Charleston, South Carolina – This week’s Everyday Hero tells the story of a brave 13-year-old Summerville boy fighting cancer for the second time, and how his mother wants to improve every child’s hospital stay.
A family suffering cancer, yet one woman still finds it in her heart and makes time to serve others in a unique way.
Rachel Kolar and her son Reece enjoy spending time together outside. Reece is 13 years old now, but Rachel saw changes in her son seven years ago.
“He was a healthy child, 5 years old, 6 years old, and suddenly he started getting sick more often,” Rachel informed me.
“I was able to go to kindergarten, but in first grade is when it started happening more frequently and a lot more symptoms started coming,” Reece says.
After multiple examinations, this family’s worst nightmare came true. Reece had brain cancer. He quickly underwent surgery to remove the tumour, but complications ensued, and Reece had to relearn how to walk and communicate.
This resulted in two years of treatment at MUSC and 56 weeks of intensive radiation followed by chemotherapy at a Florida facility.
“I took frequent naps a lot because of how the treatments were making me feel,” Reece told me.
Reece rang the doorbell in June 2019, and everything was OK until
“A biopsy was scheduled for January of 2025, and regrettably, it revealed his cancer had returned. So we started chemotherapy again in February 2025. There isn’t much hope when cancer returns. “It’s try everything because every child is worth a life,” Rachel told me.
So, while the Kolars remain positive and Reece continues to fight, his patience is clearly running out.
“It’s been long enough,” Reece remarked. “I just want to be done with it.”
Rachel noticed something was lacking after the family had spent the better part of 7 years in a hospital room.
That’s when Rachel learnt about “Once Upon A Room,” a non-profit that decorates hospital rooms for sick children across the country but not locally.
It’s all volunteer-run, and Rachel is working to raise the $10,000 needed to establish a branch in Charleston.

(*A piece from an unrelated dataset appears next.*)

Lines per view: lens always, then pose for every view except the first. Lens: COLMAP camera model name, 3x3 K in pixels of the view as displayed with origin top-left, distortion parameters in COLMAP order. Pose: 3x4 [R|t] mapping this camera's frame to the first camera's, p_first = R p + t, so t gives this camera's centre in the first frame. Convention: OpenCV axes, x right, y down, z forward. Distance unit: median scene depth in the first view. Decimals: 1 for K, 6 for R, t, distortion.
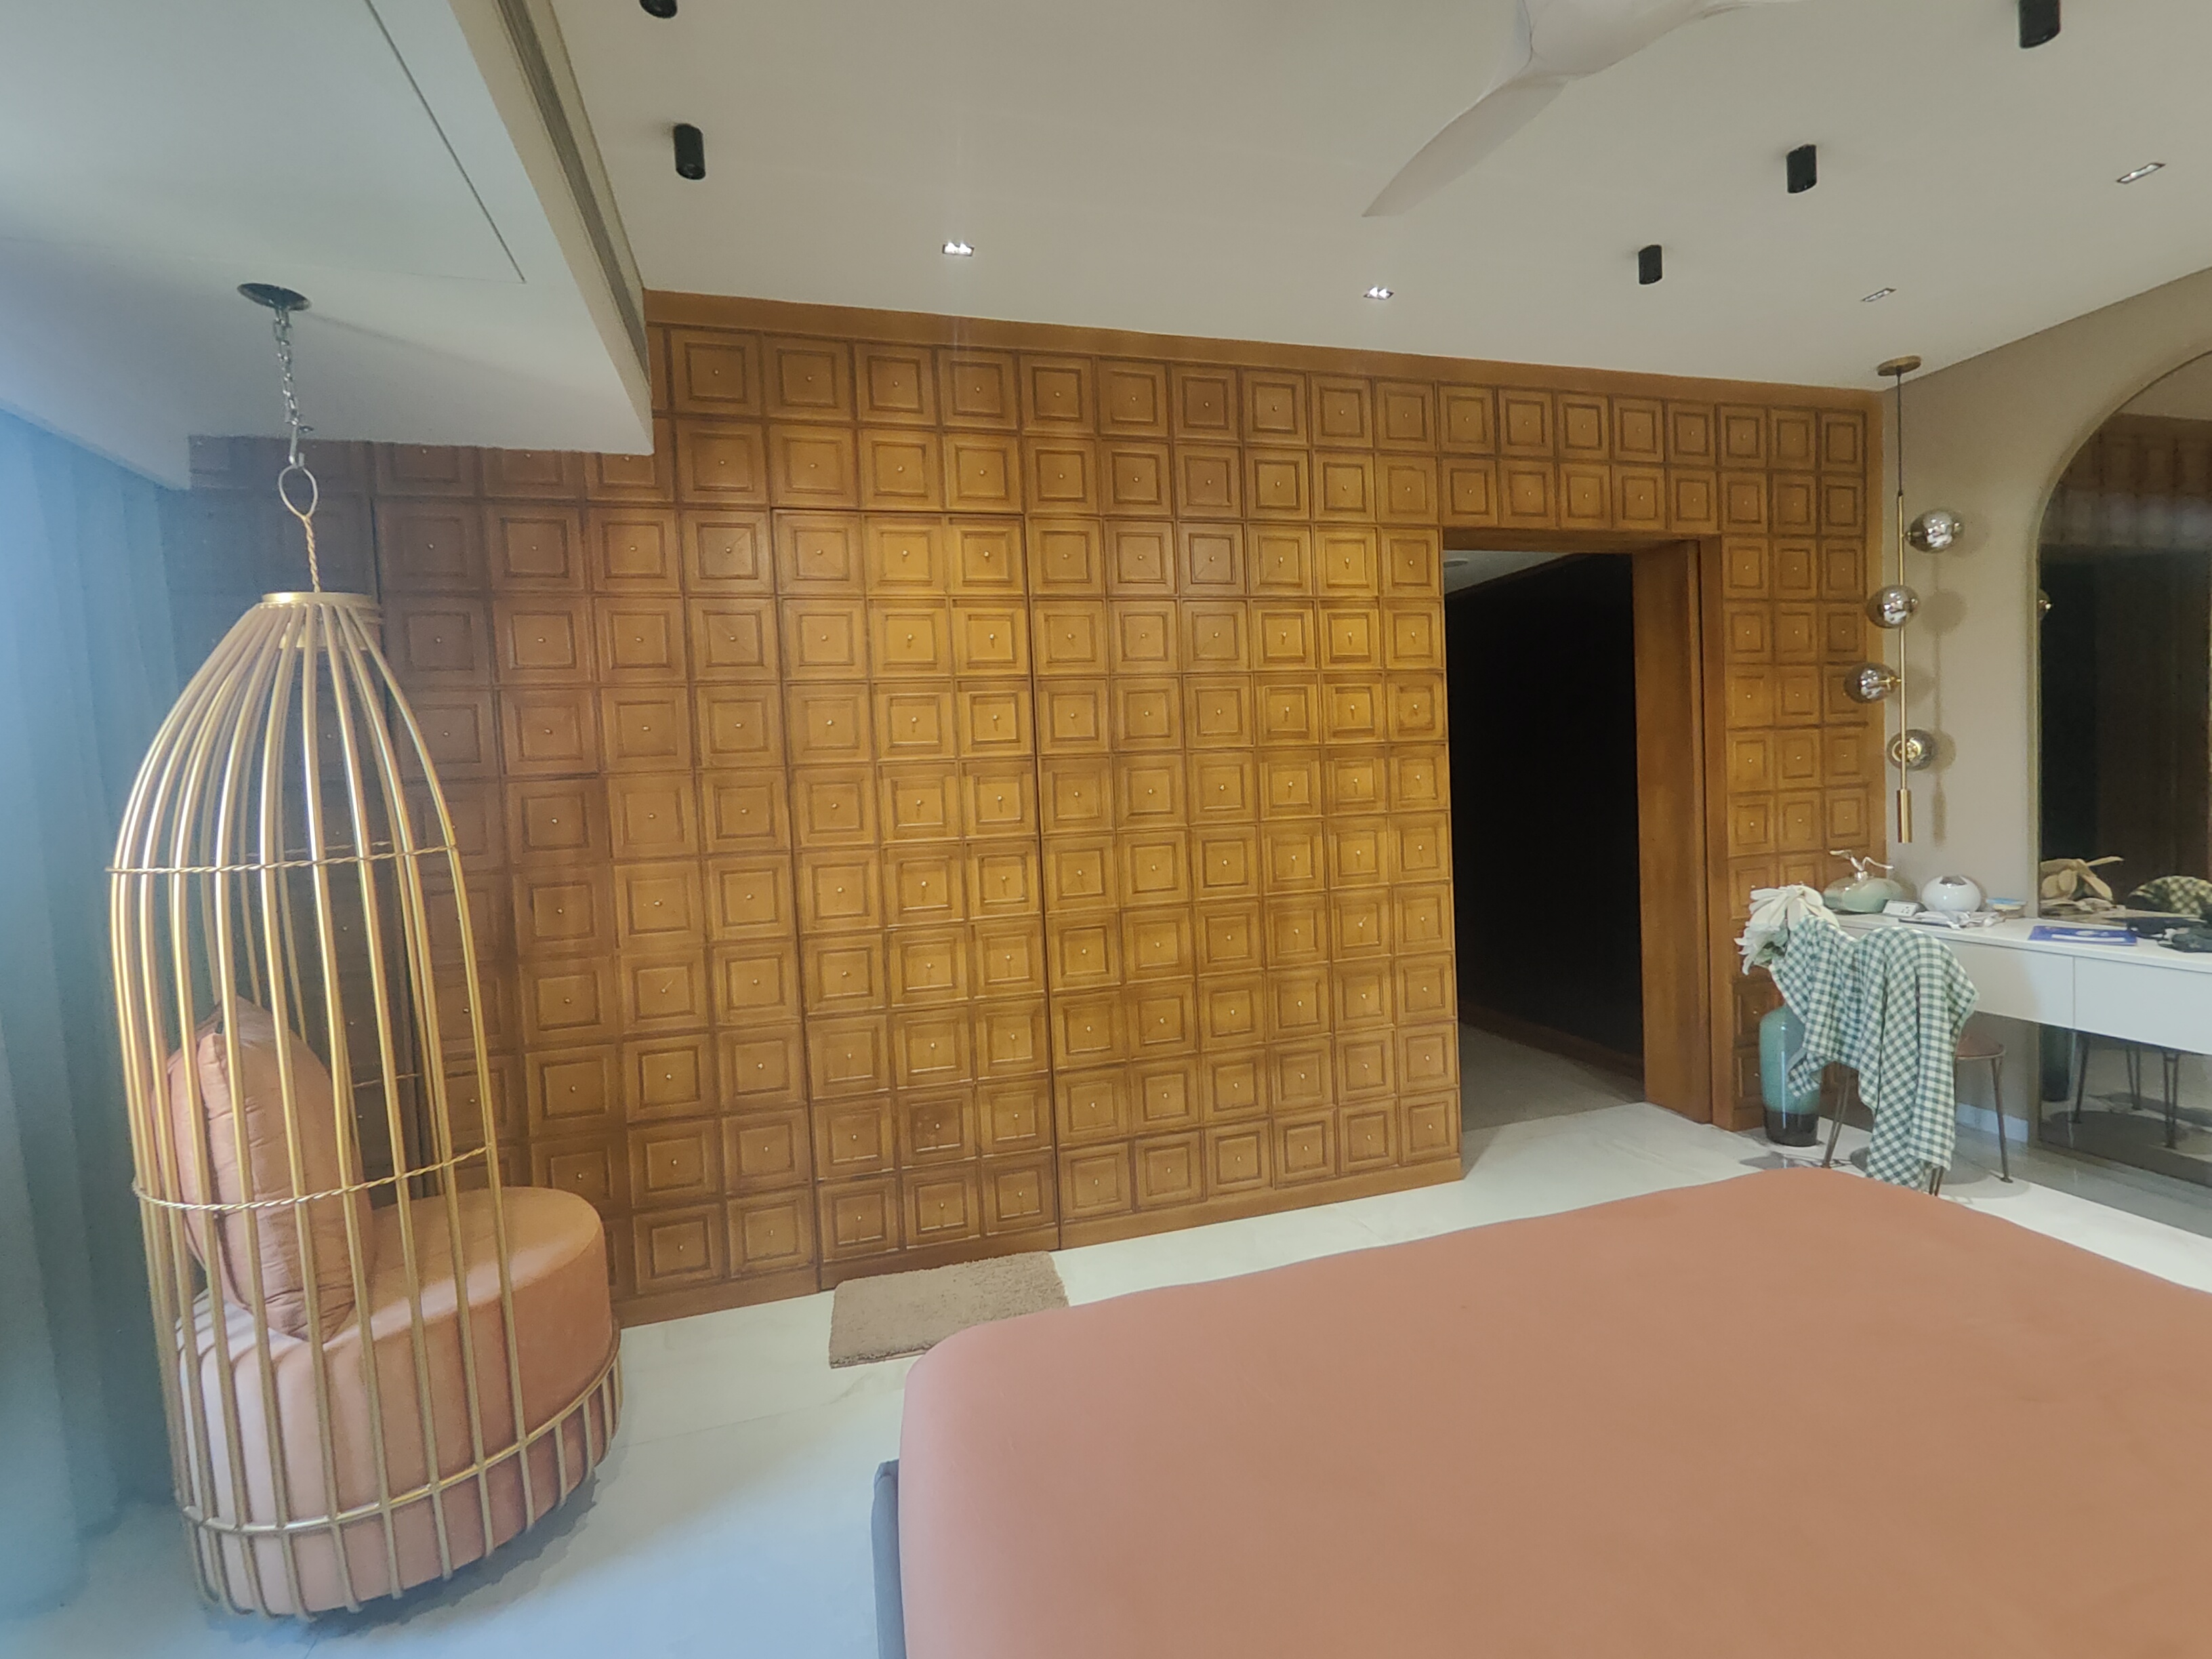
lens RADIAL K [[1014.9, 0, 1112.1], [0, 1014.9, 828.4], [0, 0, 1]] dist [-0.003392, 0.001608]
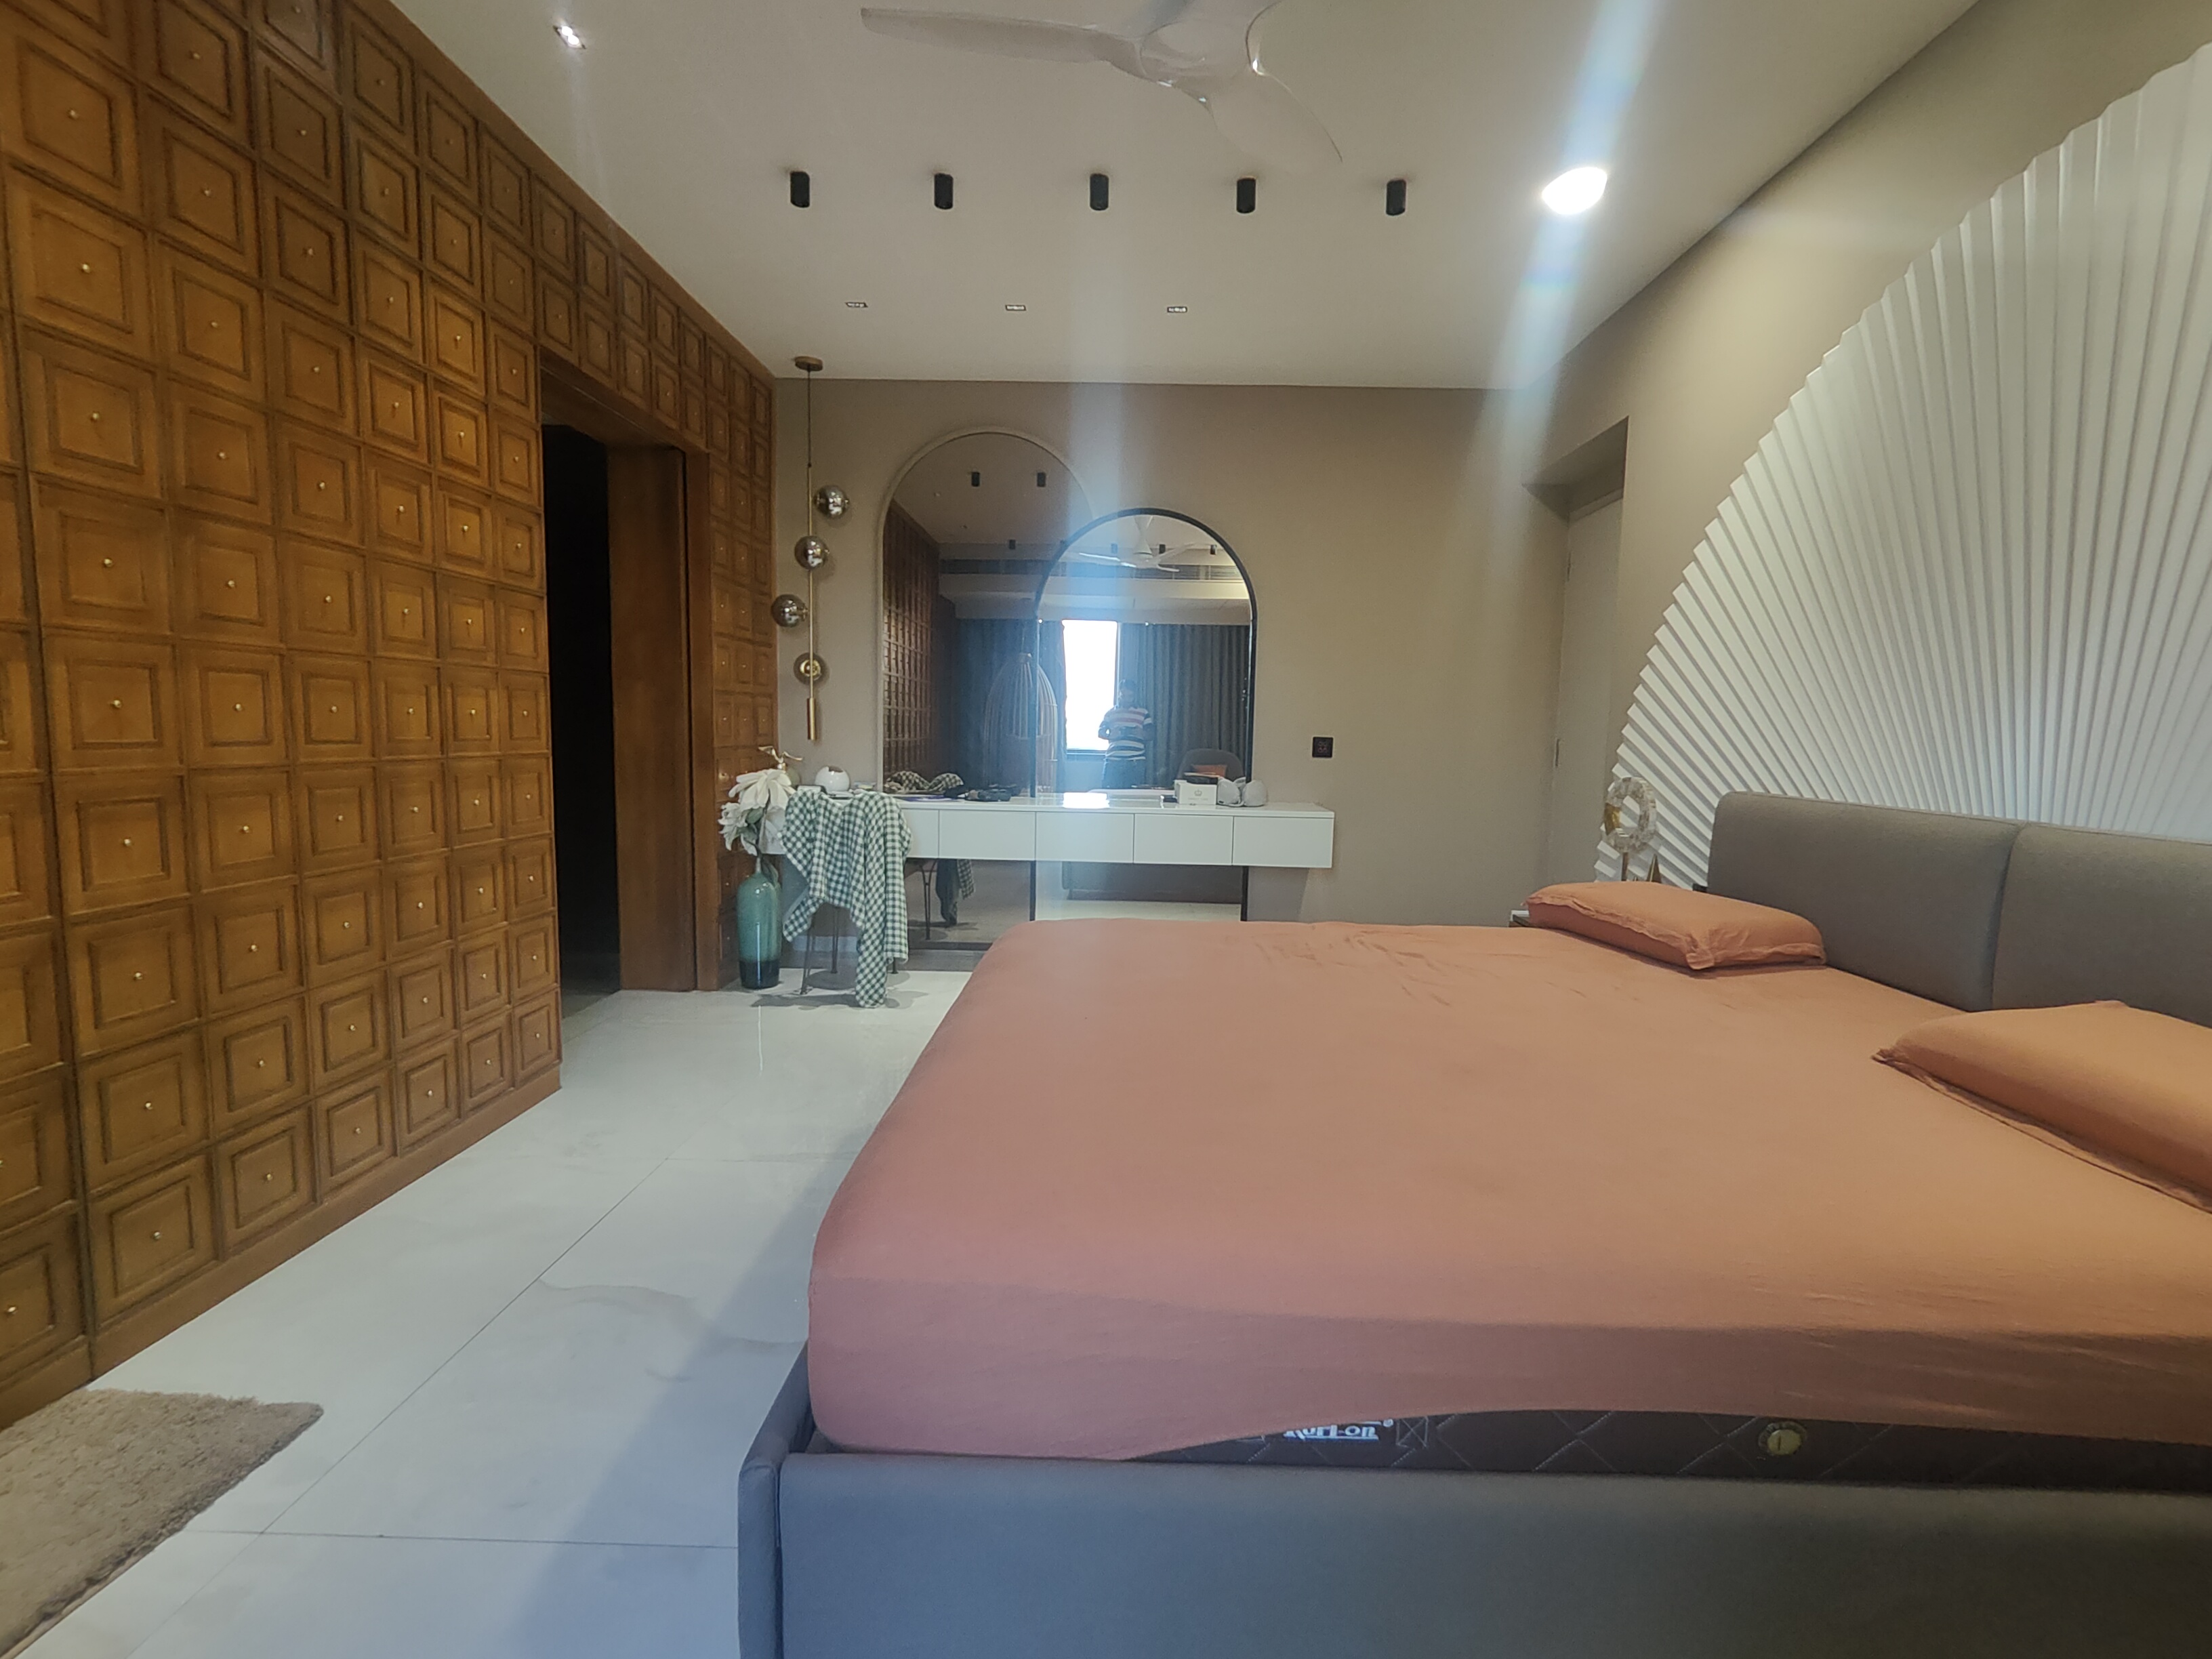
lens RADIAL K [[1014.9, 0, 1112.1], [0, 1014.9, 828.4], [0, 0, 1]] dist [-0.003392, 0.001608]
pose [[0.292990, -0.038607, 0.955336, -0.382505], [0.008497, 0.999250, 0.037776, 0.090085], [-0.956078, -0.002950, 0.293098, 0.281540]]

“I’m just hoping that our community will see the work that goes into each room and how special it makes each child feel and how important that is to their recovery,” Rachel told me.
And, take it from Reece, his room was important; it was decorated like his favourite program at the time, “Stranger Things.”
Rachel also hopes that the Charleston chapter of “Once Upon a Room” will go up on October 17.
“When your room is in more of a positive atmosphere, you’ll have a more positive mood to get out sooner,” Reece told me.
“I want to be able to bring hope and joy, and I want to take the sterile atmosphere of the hospital out so the child can get better,” Rachel told me.
She says she hopes to complete seven or eight rooms that day.